So-called “tests” on sexual orientation can be fun if you know yourself well and what to have a good laugh. However, such tests usually promote false views on sexual orientations, in particular when it comes to being bi.
A bi activist recently posted her results of the sexual orientation test of IDRlabs.com. I’m fully aware that such tests have to be seen rather critical but this one really took the biscuit. All questions, really all of them, referred to the past two weeks only.
If I answered the test honestly for how I felt during these past two weeks this would be the result:
Answering the same question for the first years of the 8-year same-sex partnership with my ex-husband, the result looks like this:
And looking at my whole life these are the results:
Looking back at twenty years of being openly bi – and another decade or so of being aware that I’m not heterosexual or of thinking I were gay – it’s a nice look back on my own past. And it’s kind of funny as it shows how little such tests actually say about a person.

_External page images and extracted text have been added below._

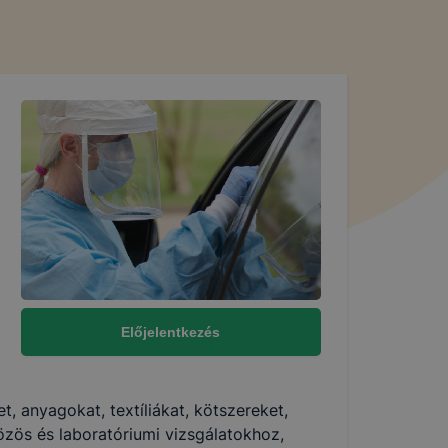
talan
yzik a
pok
 így
n cookie-kat
részeit
Előjelentkezés
, anyagokat, textíliákat, kötszereket,
ntett
zös és laboratóriumi vizsgálatokhoz,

But I also see a problematic aspect in this test: if someone who’s not sure about their own sexual orientation stumbles over this it can at least be confusing. If someone who’s currently experiencing a change in their preferences takes this test, it may imply that all previous experiences were invalid.
That’s exactly the point I criticise most about it: it doesn’t take the fact into account that sexual preferences, phantasies, actions, etc. may vary over time – without having to change your sexual orientation label.
And it’s all been in Robyn Ochs’ definition of bisexualtity for quite a while:
“I call myself bisexual because I acknowledge that I have in myself the potential to be attracted – romantically and/or sexually – to people of more than one gender, not necessarily at the same time, not necessarily in the same way, and not necessarily to the same degree.”https://robynochs.com/bisexual/
Putting my criticism aside, I like the effect this test had on me: taking a look back for a moment – and discovering once again that Robyn’s definition still it the best I’ve found up to now. And that it still fits me and I feel comfortable with it.